Last year, however, the number of visitors was up to 30,000.
How many went behind these closed doors?
On a recent press tour of the library, in the restoration room,
we saw an old page of text,
and the materials used to repair delicate treasures,
and old volumes from the past.
In the digital lab, modern technology is used to store
and analyze volume after volume.
We saw a few of the oldest hidden treasures:
this Megillat Esther, from 18th century Amsterdam;
Passover haggadah, 15th century Spain;
a letter from the Afghan geniza, 11-12th century Persia;
Martin Buber’s original draft of “Ich und Du” “I and Thou;”
a manuscript written by Isaac Newton;
and this Kufic Quran from the 9th century.
While these invaluable treasures are locked up,
the digital music room is open to the public and used daily.

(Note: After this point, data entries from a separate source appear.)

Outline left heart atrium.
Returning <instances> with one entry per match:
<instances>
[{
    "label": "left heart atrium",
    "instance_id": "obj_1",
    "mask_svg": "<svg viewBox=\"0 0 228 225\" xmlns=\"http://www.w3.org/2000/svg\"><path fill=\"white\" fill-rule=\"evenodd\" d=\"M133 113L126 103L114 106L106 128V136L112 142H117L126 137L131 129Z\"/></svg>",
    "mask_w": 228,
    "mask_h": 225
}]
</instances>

The National Library is to have a new home,
where the public will be welcomed for free,
and the hidden treasures are to be displayed.
for the new building is not far away.
It is to be across from the Knesset,
Construction will begin next year
on this site that was cleared of huge trees
which were replanted near the Jerusalem Zoo.

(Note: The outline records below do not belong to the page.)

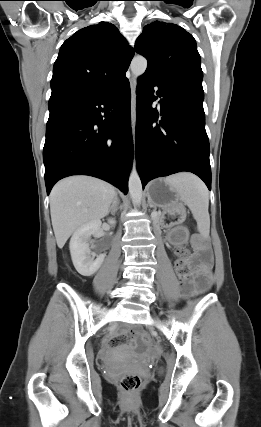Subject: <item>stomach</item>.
Returning a JSON list of instances; mask_svg holds the SVG:
<instances>
[{
  "label": "stomach",
  "mask_w": 261,
  "mask_h": 427,
  "mask_svg": "<svg viewBox=\"0 0 261 427\" xmlns=\"http://www.w3.org/2000/svg\"><path fill=\"white\" fill-rule=\"evenodd\" d=\"M147 196L150 204L170 214L184 212L177 190L166 179L152 181L147 188Z\"/></svg>",
  "instance_id": "0dacf381"
}]
</instances>
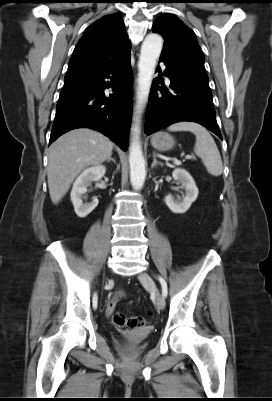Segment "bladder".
I'll return each instance as SVG.
<instances>
[{
    "label": "bladder",
    "instance_id": "bladder-1",
    "mask_svg": "<svg viewBox=\"0 0 272 401\" xmlns=\"http://www.w3.org/2000/svg\"><path fill=\"white\" fill-rule=\"evenodd\" d=\"M152 332V328L148 326L137 328L130 332L131 336L137 337L138 342H134L126 337H115L114 344L117 350L127 357L141 355L147 348L145 338Z\"/></svg>",
    "mask_w": 272,
    "mask_h": 401
}]
</instances>
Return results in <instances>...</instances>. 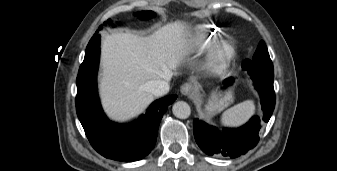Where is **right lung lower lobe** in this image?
Instances as JSON below:
<instances>
[{"label":"right lung lower lobe","mask_w":337,"mask_h":171,"mask_svg":"<svg viewBox=\"0 0 337 171\" xmlns=\"http://www.w3.org/2000/svg\"><path fill=\"white\" fill-rule=\"evenodd\" d=\"M100 54V35L90 40L77 76L76 111L92 147L116 161L132 162L147 156L155 146L163 114L176 95L155 101L137 121L119 125L109 121L97 95L96 75Z\"/></svg>","instance_id":"obj_1"}]
</instances>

Meanwhile, the Jerusalem International Book Fair
is to be held from February 8- 12.
Books, books, and more books and more…
The world seems upside down like Chelm these days,
and if it was not so serious, it would be funny.

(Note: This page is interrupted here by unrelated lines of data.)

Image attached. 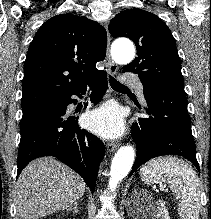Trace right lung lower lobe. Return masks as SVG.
Listing matches in <instances>:
<instances>
[{
    "instance_id": "right-lung-lower-lobe-1",
    "label": "right lung lower lobe",
    "mask_w": 211,
    "mask_h": 219,
    "mask_svg": "<svg viewBox=\"0 0 211 219\" xmlns=\"http://www.w3.org/2000/svg\"><path fill=\"white\" fill-rule=\"evenodd\" d=\"M87 84L93 87L91 101L97 104L108 88L106 73ZM87 84L47 106L23 114L17 176L33 159L54 156L80 174L91 191L95 190L99 164L105 155L104 144L81 129L77 118L66 114L67 106L76 103L71 96L81 97Z\"/></svg>"
}]
</instances>
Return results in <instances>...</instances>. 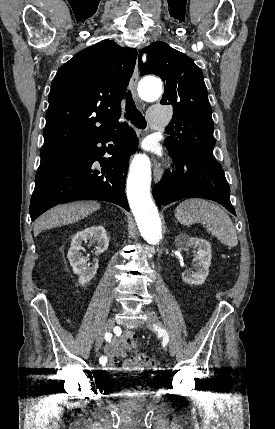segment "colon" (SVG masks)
Segmentation results:
<instances>
[{
    "instance_id": "obj_1",
    "label": "colon",
    "mask_w": 275,
    "mask_h": 429,
    "mask_svg": "<svg viewBox=\"0 0 275 429\" xmlns=\"http://www.w3.org/2000/svg\"><path fill=\"white\" fill-rule=\"evenodd\" d=\"M136 348V339L131 340L128 342L127 349L121 353V355H124L127 351L135 350ZM134 360L138 363L146 367L147 369L151 371H158L159 370V361L157 358L144 354V353H136Z\"/></svg>"
}]
</instances>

This week saw a large delegation from Japan,
led by Prime Minister Shinzo Abe visiting Jerusalem, Israel.
Foreign Minister John Baird of Canada signed the official guest book
at Beit HaNasi, the Israeli President’s residence, while Reuven Rivlin watched.
Then in the afternoon a group of US Senators led by John McCain,
dropped by for a photo op and to chat with the President.
So much for isolation and BDS, all affirmed their support for Israel.
But government officials and their noisy motorcades
were not the only ones who filled the streets this week.
Extended families gathered to celebrate,
and thousands have come daily to the Kotel, the Western Wall.
Birthright tour groups
from around the world posed for group photos.
Tour buses lined up along the road to Har Hazaytim,
the Mount of Olives cemetery.
And at the same time as rabbis in Belgium
were being notified that their synagogues should be closed on Shabbat
for the first time since World War II,
because their safety could not be guaranteed by the police,
these Muslim boys were walking through the Jewish Quarter
in the Old City to go to Friday prayers.
Any doubts? Notice the prayer rug in hand,
so much for apartheid and oppression.
These boys may have taken a second look,
but the man was wearing a long skirt,
as this Muslim family proceeded to prayers on Temple Mount.
And while Muslims of all ages attend regularly on Friday,
(as long as there are no calls for violence)
this group we passed did stand out,
their bags had the name of a Turkish tour company.
Seems not everyone in Turkey is boycotting Israel.
Hope they get to see the real Jerusalem streets,
and take back the truth,
what is really happening.
While the US is celebrating the Dr. Martin Luther King Jr. holiday weekend,
it is business as usual in Jerusalem, Israel,
but seemed like a good day to revisit the street named in his honor.